**Exercise data**
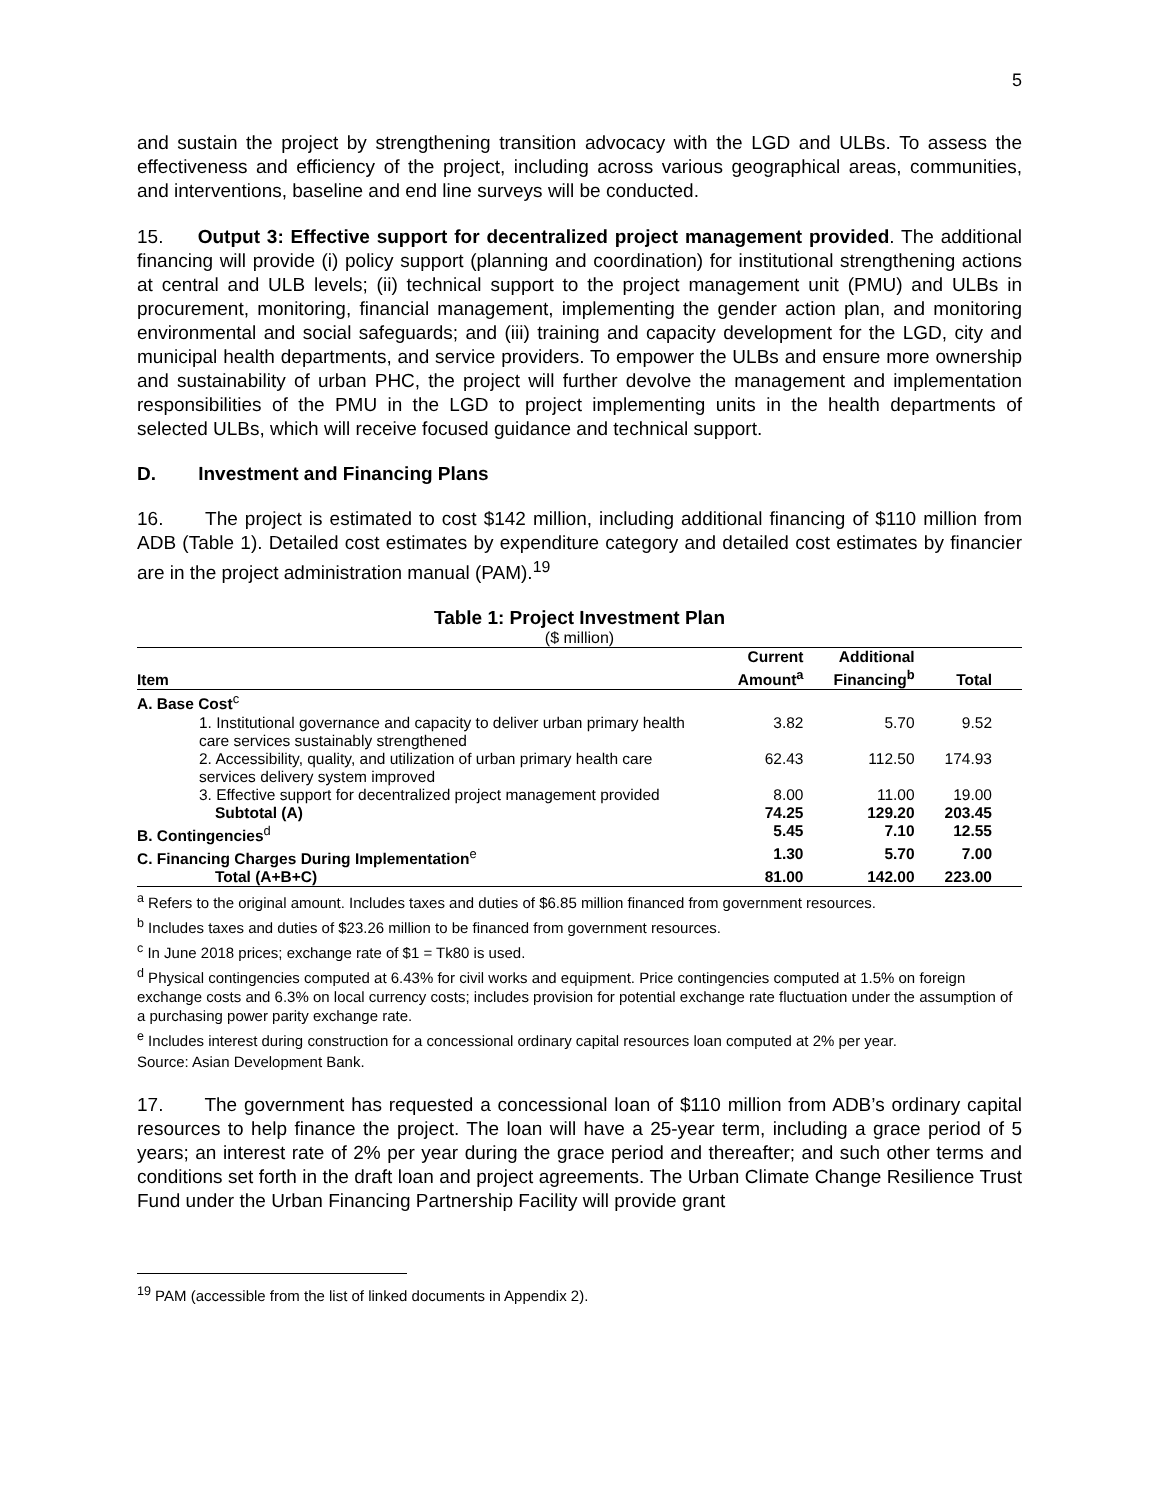5
and sustain the project by strengthening transition advocacy with the LGD and ULBs. To assess the effectiveness and efficiency of the project, including across various geographical areas, communities, and interventions, baseline and end line surveys will be conducted.
15. Output 3: Effective support for decentralized project management provided. The additional financing will provide (i) policy support (planning and coordination) for institutional strengthening actions at central and ULB levels; (ii) technical support to the project management unit (PMU) and ULBs in procurement, monitoring, financial management, implementing the gender action plan, and monitoring environmental and social safeguards; and (iii) training and capacity development for the LGD, city and municipal health departments, and service providers. To empower the ULBs and ensure more ownership and sustainability of urban PHC, the project will further devolve the management and implementation responsibilities of the PMU in the LGD to project implementing units in the health departments of selected ULBs, which will receive focused guidance and technical support.
D. Investment and Financing Plans
16. The project is estimated to cost $142 million, including additional financing of $110 million from ADB (Table 1). Detailed cost estimates by expenditure category and detailed cost estimates by financier are in the project administration manual (PAM).<sup>19</sup>
Table 1: Project Investment Plan
($ million)
| Item | Current Amount<sup>a</sup> | Additional Financing<sup>b</sup> | Total |
| --- | --- | --- | --- |
| A. Base Cost<sup>c</sup> | | | |
| 1. Institutional governance and capacity to deliver urban primary health care services sustainably strengthened | 3.82 | 5.70 | 9.52 |
| 2. Accessibility, quality, and utilization of urban primary health care services delivery system improved | 62.43 | 112.50 | 174.93 |
| 3. Effective support for decentralized project management provided | 8.00 | 11.00 | 19.00 |
| Subtotal (A) | 74.25 | 129.20 | 203.45 |
| B. Contingencies<sup>d</sup> | 5.45 | 7.10 | 12.55 |
| C. Financing Charges During Implementation<sup>e</sup> | 1.30 | 5.70 | 7.00 |
| Total (A+B+C) | 81.00 | 142.00 | 223.00 |
<sup>a</sup> Refers to the original amount. Includes taxes and duties of $6.85 million financed from government resources.
<sup>b</sup> Includes taxes and duties of $23.26 million to be financed from government resources.
<sup>c</sup> In June 2018 prices; exchange rate of $1 = Tk80 is used.
<sup>d</sup> Physical contingencies computed at 6.43% for civil works and equipment. Price contingencies computed at 1.5% on foreign exchange costs and 6.3% on local currency costs; includes provision for potential exchange rate fluctuation under the assumption of a purchasing power parity exchange rate.
<sup>e</sup> Includes interest during construction for a concessional ordinary capital resources loan computed at 2% per year.
Source: Asian Development Bank.
17. The government has requested a concessional loan of $110 million from ADB’s ordinary capital resources to help finance the project. The loan will have a 25-year term, including a grace period of 5 years; an interest rate of 2% per year during the grace period and thereafter; and such other terms and conditions set forth in the draft loan and project agreements. The Urban Climate Change Resilience Trust Fund under the Urban Financing Partnership Facility will provide grant
<sup>19</sup> PAM (accessible from the list of linked documents in Appendix 2).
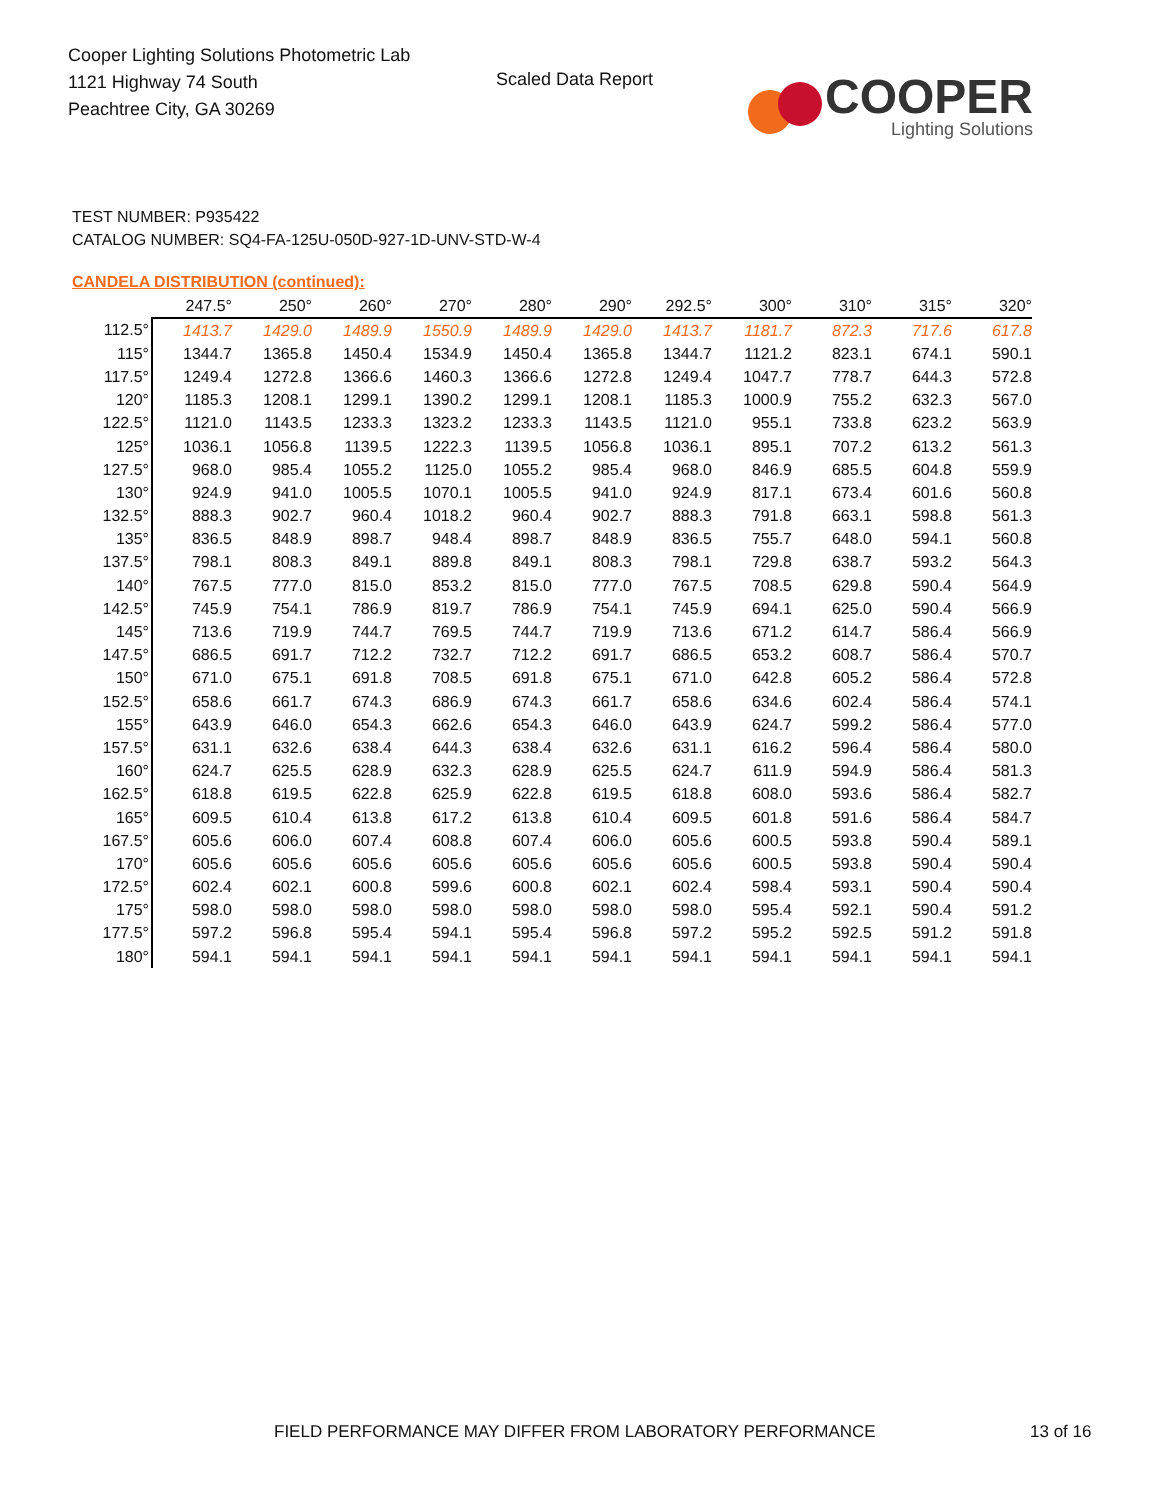Cooper Lighting Solutions Photometric Lab
1121 Highway 74 South
Peachtree City, GA 30269
Scaled Data Report
COOPER
Lighting Solutions
TEST NUMBER: P935422
CATALOG NUMBER: SQ4-FA-125U-050D-927-1D-UNV-STD-W-4
CANDELA DISTRIBUTION (continued):
| | 247.5° | 250° | 260° | 270° | 280° | 290° | 292.5° | 300° | 310° | 315° | 320° |
| --- | --- | --- | --- | --- | --- | --- | --- | --- | --- | --- | --- |
| 112.5° | 1413.7 | 1429.0 | 1489.9 | 1550.9 | 1489.9 | 1429.0 | 1413.7 | 1181.7 | 872.3 | 717.6 | 617.8 |
| 115° | 1344.7 | 1365.8 | 1450.4 | 1534.9 | 1450.4 | 1365.8 | 1344.7 | 1121.2 | 823.1 | 674.1 | 590.1 |
| 117.5° | 1249.4 | 1272.8 | 1366.6 | 1460.3 | 1366.6 | 1272.8 | 1249.4 | 1047.7 | 778.7 | 644.3 | 572.8 |
| 120° | 1185.3 | 1208.1 | 1299.1 | 1390.2 | 1299.1 | 1208.1 | 1185.3 | 1000.9 | 755.2 | 632.3 | 567.0 |
| 122.5° | 1121.0 | 1143.5 | 1233.3 | 1323.2 | 1233.3 | 1143.5 | 1121.0 | 955.1 | 733.8 | 623.2 | 563.9 |
| 125° | 1036.1 | 1056.8 | 1139.5 | 1222.3 | 1139.5 | 1056.8 | 1036.1 | 895.1 | 707.2 | 613.2 | 561.3 |
| 127.5° | 968.0 | 985.4 | 1055.2 | 1125.0 | 1055.2 | 985.4 | 968.0 | 846.9 | 685.5 | 604.8 | 559.9 |
| 130° | 924.9 | 941.0 | 1005.5 | 1070.1 | 1005.5 | 941.0 | 924.9 | 817.1 | 673.4 | 601.6 | 560.8 |
| 132.5° | 888.3 | 902.7 | 960.4 | 1018.2 | 960.4 | 902.7 | 888.3 | 791.8 | 663.1 | 598.8 | 561.3 |
| 135° | 836.5 | 848.9 | 898.7 | 948.4 | 898.7 | 848.9 | 836.5 | 755.7 | 648.0 | 594.1 | 560.8 |
| 137.5° | 798.1 | 808.3 | 849.1 | 889.8 | 849.1 | 808.3 | 798.1 | 729.8 | 638.7 | 593.2 | 564.3 |
| 140° | 767.5 | 777.0 | 815.0 | 853.2 | 815.0 | 777.0 | 767.5 | 708.5 | 629.8 | 590.4 | 564.9 |
| 142.5° | 745.9 | 754.1 | 786.9 | 819.7 | 786.9 | 754.1 | 745.9 | 694.1 | 625.0 | 590.4 | 566.9 |
| 145° | 713.6 | 719.9 | 744.7 | 769.5 | 744.7 | 719.9 | 713.6 | 671.2 | 614.7 | 586.4 | 566.9 |
| 147.5° | 686.5 | 691.7 | 712.2 | 732.7 | 712.2 | 691.7 | 686.5 | 653.2 | 608.7 | 586.4 | 570.7 |
| 150° | 671.0 | 675.1 | 691.8 | 708.5 | 691.8 | 675.1 | 671.0 | 642.8 | 605.2 | 586.4 | 572.8 |
| 152.5° | 658.6 | 661.7 | 674.3 | 686.9 | 674.3 | 661.7 | 658.6 | 634.6 | 602.4 | 586.4 | 574.1 |
| 155° | 643.9 | 646.0 | 654.3 | 662.6 | 654.3 | 646.0 | 643.9 | 624.7 | 599.2 | 586.4 | 577.0 |
| 157.5° | 631.1 | 632.6 | 638.4 | 644.3 | 638.4 | 632.6 | 631.1 | 616.2 | 596.4 | 586.4 | 580.0 |
| 160° | 624.7 | 625.5 | 628.9 | 632.3 | 628.9 | 625.5 | 624.7 | 611.9 | 594.9 | 586.4 | 581.3 |
| 162.5° | 618.8 | 619.5 | 622.8 | 625.9 | 622.8 | 619.5 | 618.8 | 608.0 | 593.6 | 586.4 | 582.7 |
| 165° | 609.5 | 610.4 | 613.8 | 617.2 | 613.8 | 610.4 | 609.5 | 601.8 | 591.6 | 586.4 | 584.7 |
| 167.5° | 605.6 | 606.0 | 607.4 | 608.8 | 607.4 | 606.0 | 605.6 | 600.5 | 593.8 | 590.4 | 589.1 |
| 170° | 605.6 | 605.6 | 605.6 | 605.6 | 605.6 | 605.6 | 605.6 | 600.5 | 593.8 | 590.4 | 590.4 |
| 172.5° | 602.4 | 602.1 | 600.8 | 599.6 | 600.8 | 602.1 | 602.4 | 598.4 | 593.1 | 590.4 | 590.4 |
| 175° | 598.0 | 598.0 | 598.0 | 598.0 | 598.0 | 598.0 | 598.0 | 595.4 | 592.1 | 590.4 | 591.2 |
| 177.5° | 597.2 | 596.8 | 595.4 | 594.1 | 595.4 | 596.8 | 597.2 | 595.2 | 592.5 | 591.2 | 591.8 |
| 180° | 594.1 | 594.1 | 594.1 | 594.1 | 594.1 | 594.1 | 594.1 | 594.1 | 594.1 | 594.1 | 594.1 |
FIELD PERFORMANCE MAY DIFFER FROM LABORATORY PERFORMANCE
13 of 16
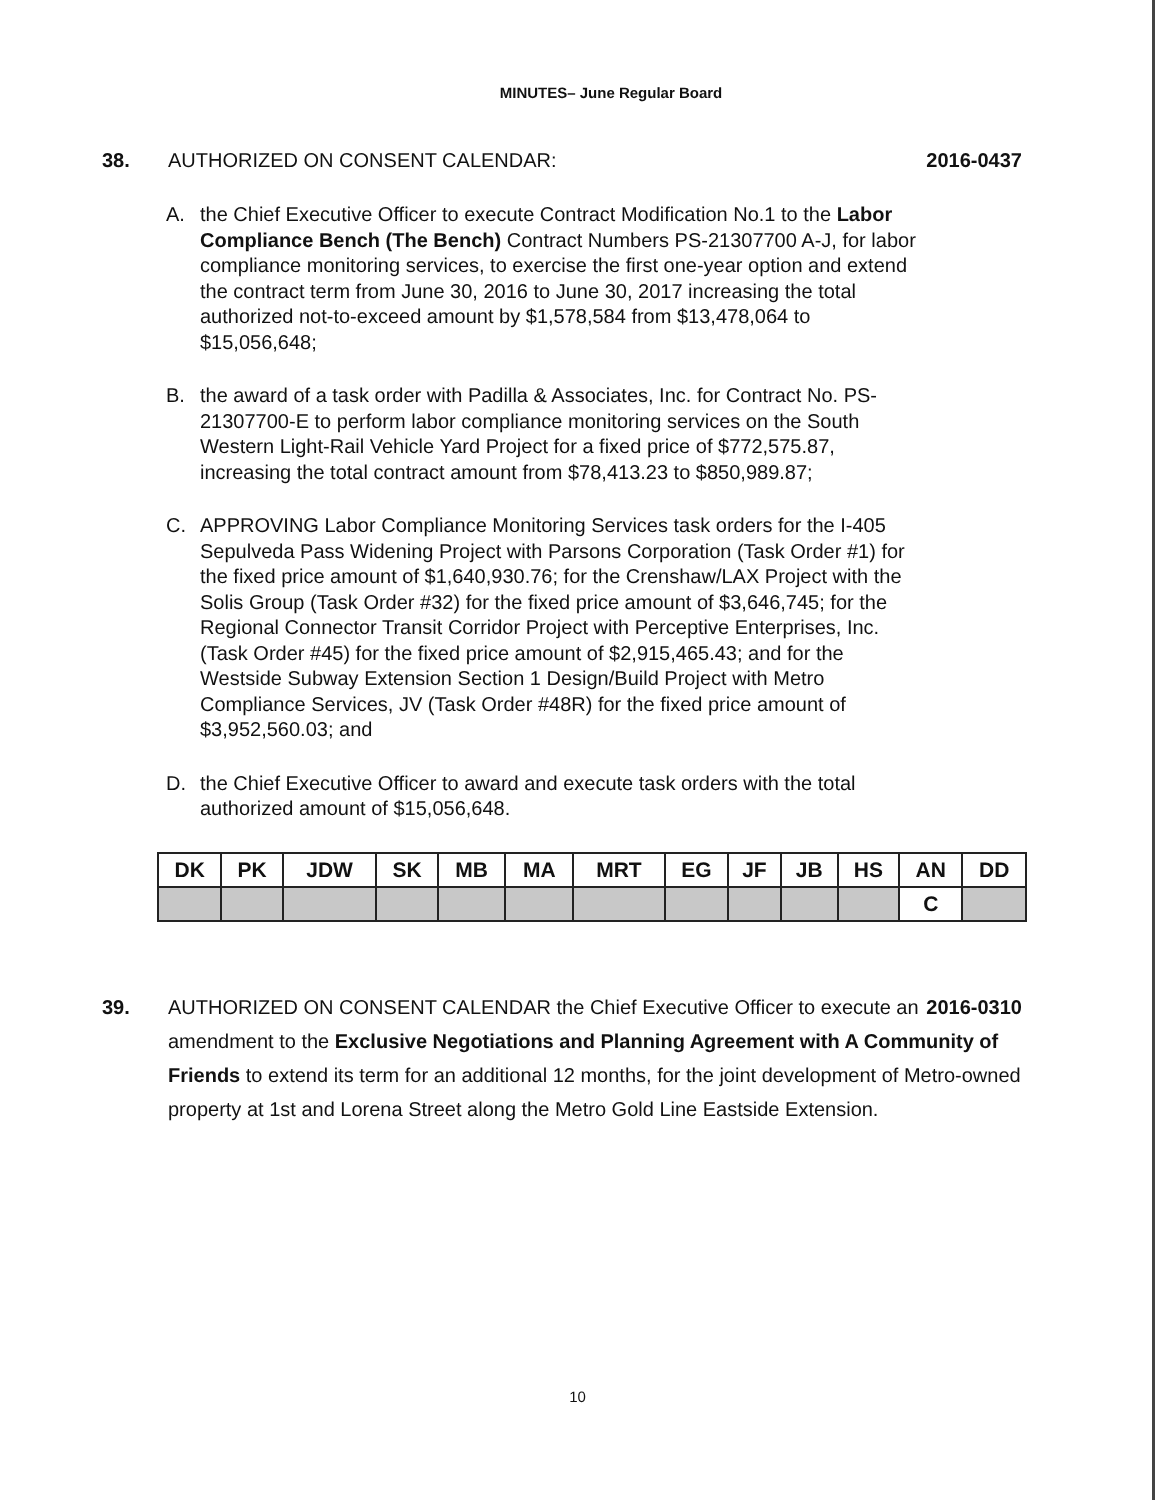MINUTES– June Regular Board
38. AUTHORIZED ON CONSENT CALENDAR:
2016-0437
A. the Chief Executive Officer to execute Contract Modification No.1 to the Labor Compliance Bench (The Bench) Contract Numbers PS-21307700 A-J, for labor compliance monitoring services, to exercise the first one-year option and extend the contract term from June 30, 2016 to June 30, 2017 increasing the total authorized not-to-exceed amount by $1,578,584 from $13,478,064 to $15,056,648;
B. the award of a task order with Padilla & Associates, Inc. for Contract No. PS-21307700-E to perform labor compliance monitoring services on the South Western Light-Rail Vehicle Yard Project for a fixed price of $772,575.87, increasing the total contract amount from $78,413.23 to $850,989.87;
C. APPROVING Labor Compliance Monitoring Services task orders for the I-405 Sepulveda Pass Widening Project with Parsons Corporation (Task Order #1) for the fixed price amount of $1,640,930.76; for the Crenshaw/LAX Project with the Solis Group (Task Order #32) for the fixed price amount of $3,646,745; for the Regional Connector Transit Corridor Project with Perceptive Enterprises, Inc. (Task Order #45) for the fixed price amount of $2,915,465.43; and for the Westside Subway Extension Section 1 Design/Build Project with Metro Compliance Services, JV (Task Order #48R) for the fixed price amount of $3,952,560.03; and
D. the Chief Executive Officer to award and execute task orders with the total authorized amount of $15,056,648.
| DK | PK | JDW | SK | MB | MA | MRT | EG | JF | JB | HS | AN | DD |
| | | | | | | | | | | | C | |
39. AUTHORIZED ON CONSENT CALENDAR the Chief Executive Officer 2016-0310 to execute an amendment to the Exclusive Negotiations and Planning Agreement with A Community of Friends to extend its term for an additional 12 months, for the joint development of Metro-owned property at 1st and Lorena Street along the Metro Gold Line Eastside Extension.
10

**Work to be completed**
Lines containing the word "Investment" must all be returned from the material above.

**Task output**
D. Investment and Financing Plans
Table 1: Project Investment Plan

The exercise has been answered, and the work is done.